Today's Article
U.S. forces should
only be employed 'as
a last resort and only
if there is a clear risk
to national security by
the intended target,'
states the theory.
The American Spark
Does McCain Forget The 'Powell Doctrine'?

By Cliff Montgomery - July 16th, 2008

The Democratic and Republican presidential nominees engaged in a bitter rhetorical battle on Tuesday over
the Bush Administration's fruitless nation-building of Iraq.

Senator Barack Obama (D-IL) correctly declared it to be nothing but a senseless muddle which must end as
soon as possible.
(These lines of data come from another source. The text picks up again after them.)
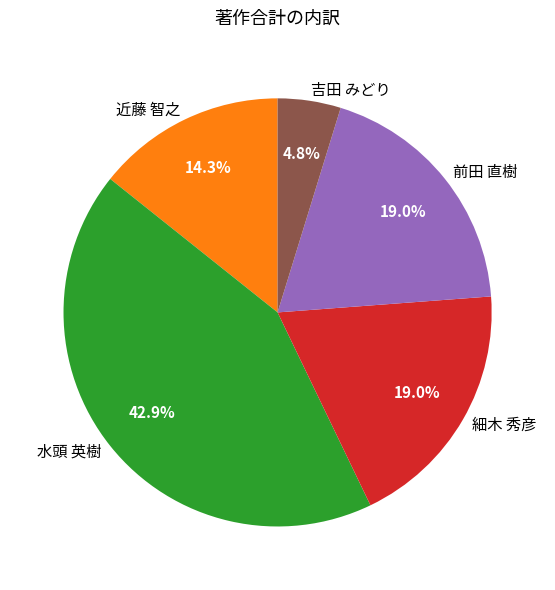

Which slice is the smallest?

吉田 みどり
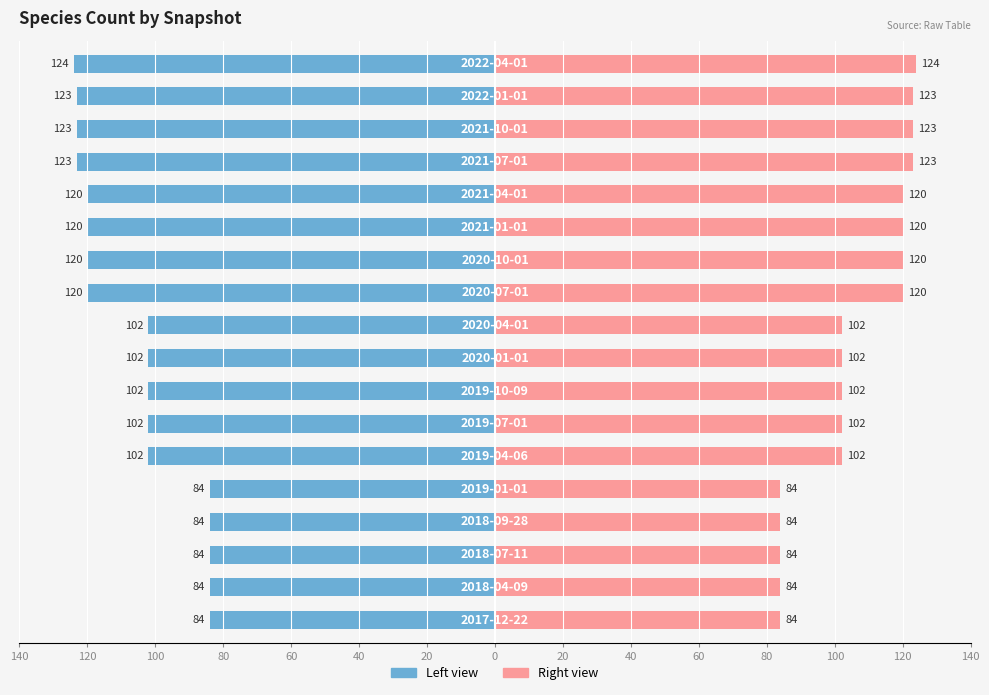

How many bars are there in total?

36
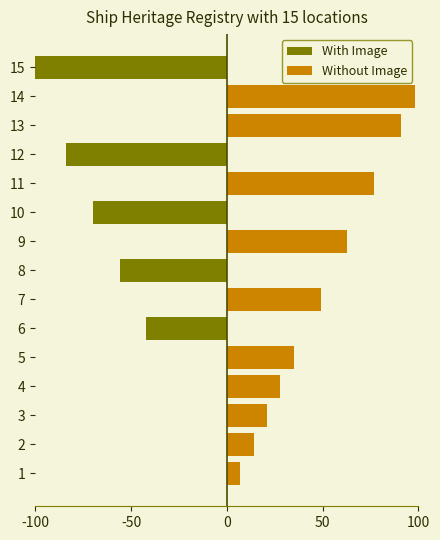

Is the value of With Image at 1 greater than the value of Without Image at 12?

No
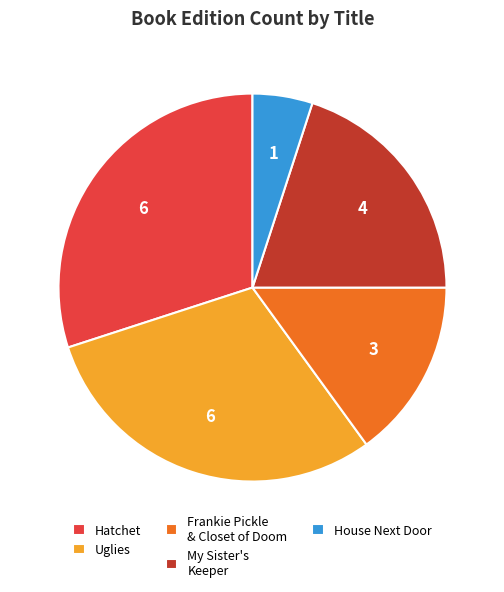

The Hatchet slice represents 30% of the pie. True or false?

True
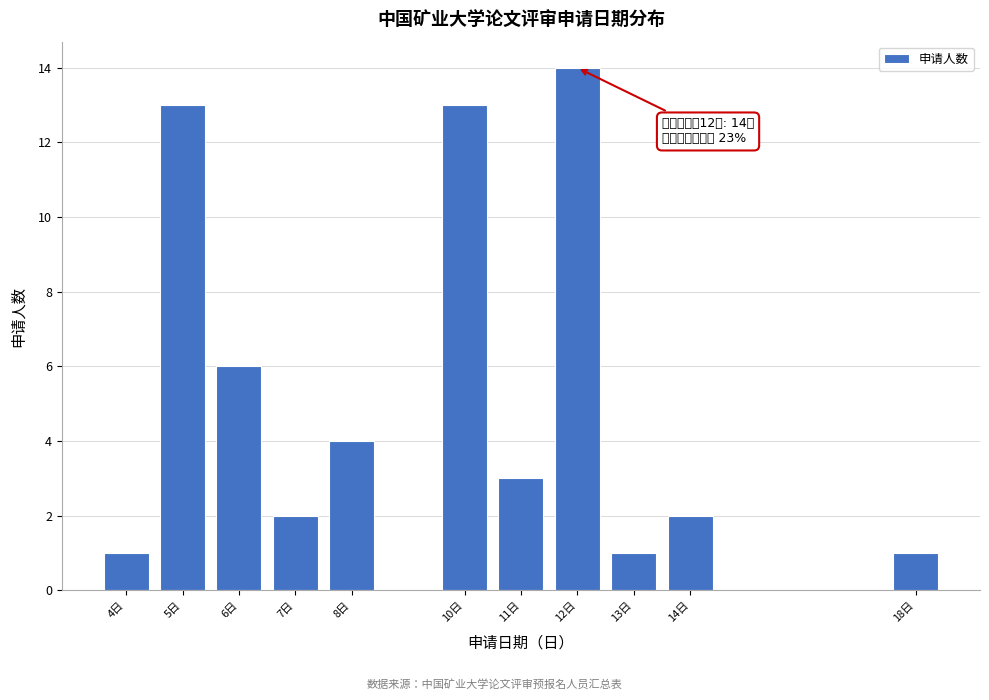

Reading left to right, extract all data points from this chart.

4日=1	5日=13	6日=6	7日=2	8日=4	10日=13	11日=3	12日=14	13日=1	14日=2	18日=1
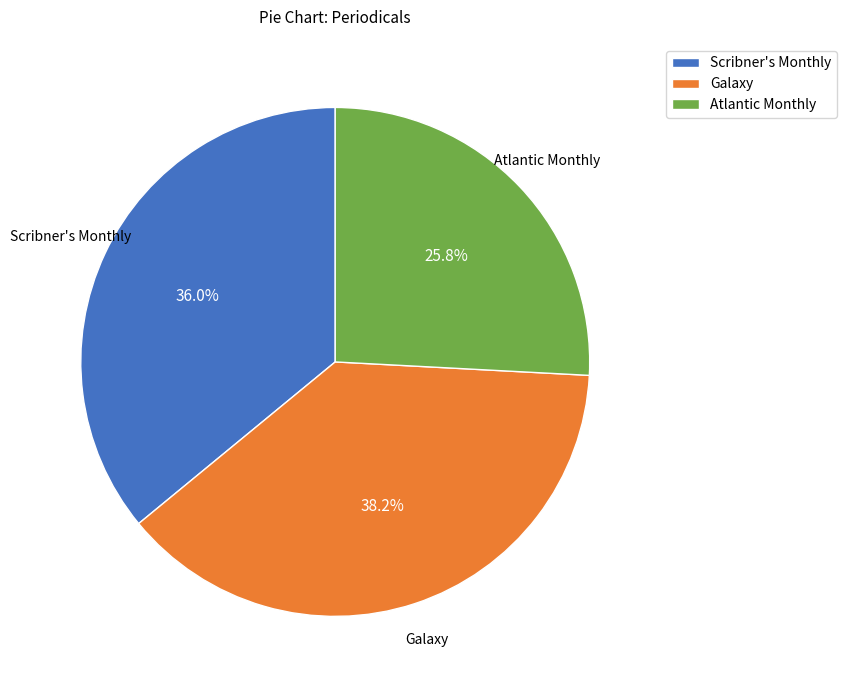

What is the smallest slice in the pie chart?

Atlantic Monthly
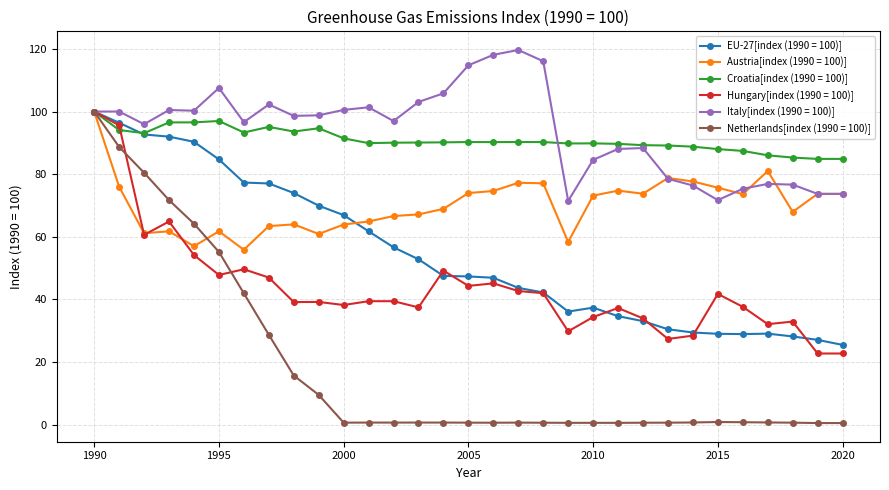

What is the minimum value shown in the chart?

0.5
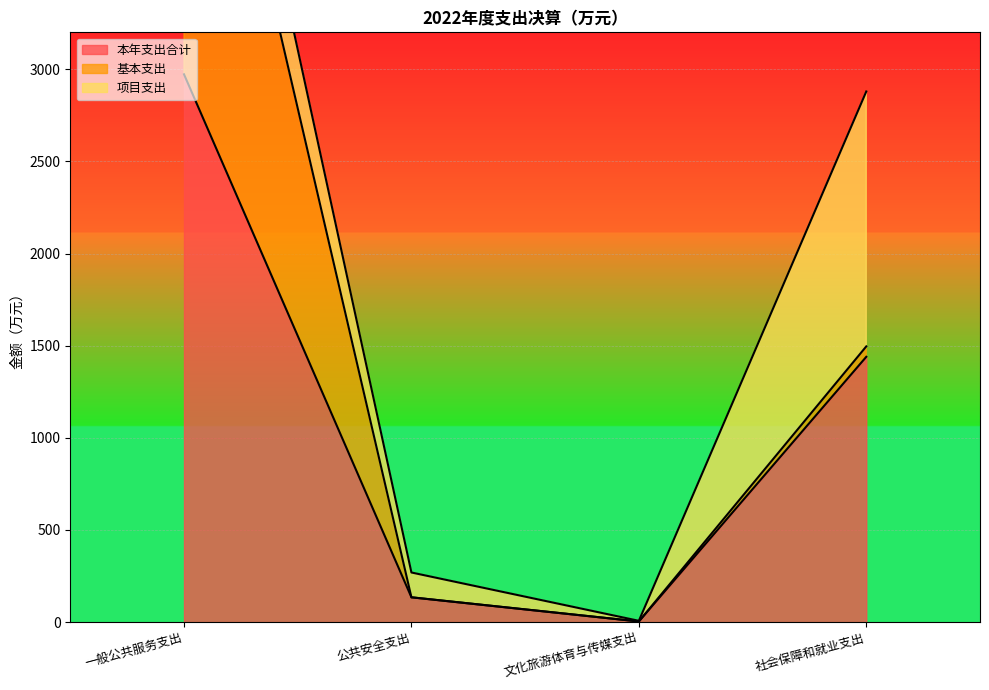

Rank the series by their average value, from highest to lowest.

本年支出合计, 基本支出, 项目支出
But Senator John McCain (R-AZ) seemed content on echoing the false reasoning which put
American troops into that country for no good reason, by continuing the pretense that the invasion and
occupation of Iraq is a legitimate war with an actual mission.

"Iraq is not going to be a perfect place, and we don't have unlimited resources to try and make it one," Sen.
Obama stated yesterday in a speech.

The Illinois senator further pointed out that if America is finally going to get serious in tracking down and
eliminating the core leadership of al-Qaeda and their Taliban allies, it must concentrate manpower and
resources where our enemies are actually located, in Afghanistan and along its porous border with Pakistan.

But McCain, the former "independent-minded" Republican who sounds more like George W. Bush every day,
quickly sputtered two cherished Bush fallacies of logic to keep ordinary Americans good and confused.

Sen. McCain claimed that Sen. Obama "will tell you we can't win in Afghanistan without losing in Iraq. In fact,
he has it exactly backwards."

Here are the two logical fallacies McCain deftly employed in that single ridiculous pretension.

1.) Denial - By saying that America could "lose in Iraq," he is denying that the reasons for the invasion of that
country were long ago proven treasonous falsehoods. Someone should tell McCain that his assumption here
only works for real wars, based on actual evidence--not for acts of fruitless nation-building based the lies and
cynical deceit of career politicians.

If there is no legitimate reasons for a war Mr. McCain, then by definition there can be nothing for our country to
win--and nothing to lose but lives, money and American military might.

2.) In McCain's second sentence, he employs the fallacy of the Complex Question, or Compound Argument. It
essentially treats two utterly different subjects as if they are a single subject, and falsely pretends that a person
can't be for one topic without also being for the other--even if the two subjects have long ago been proven to
be quite different from one another, as is the case here.

But why all this confusing talk from Republican leaders now? Do they forget their own war doctrine--at least,
the war doctrine they maintained
when someone other than a neo-conservative was in the White House?

It was called the "Powell Doctrine," in honor of General Colin Powell, former Army Chairman of the Joint Chiefs
of Staff and former Secretary of State, who developed the theory as he helped plan the 1991 Gulf War.

As a major in Vietnam, Powell saw first-hand the folly of invading and occupying another country for no clear
reason. Powell's Vietnam service often is stated as the impetus for his doctrine--a philosophy which
Republicans constantly proclaimed during the Clinton years.

Essentially, the doctrine states that U.S. military action should only be employed "as a last resort and only if
there is a clear risk to national security by the intended target," states a MacNeil-Lehrer NewsHour webpage
on the subject.

American forces must be greater in both power and number than the enemy force, the doctrine states. There
also "must be strong support for the campaign by the general public, and there must be a clear exit strategy
from the conflict in which the military is engaged," adds the MacNeil-Lehrer webpage.

Perhaps former Gen. Powell has himself said it best:

"We must not, for example, send military forces into a crisis with an unclear mission they cannot
accomplish--such as we did when we sent the U.S. Marines into Lebanon in 1983. We inserted those proud
warriors into the middle of a five-faction civil war complete with terrorists, hostage-takers, and a dozen spies in
every camp, and said, 'Gentlemen, be a buffer.'

"We owe it to the men and women who go in harm's way to make sure that this is always the case and that
their lives are not squandered for unclear purposes," Powell declared in his landmark speech,
U.S. Forces: The
Challenges Ahead
.  

That's what neo-conservatives like George W. Bush and John McCain said then. That's not what they say now.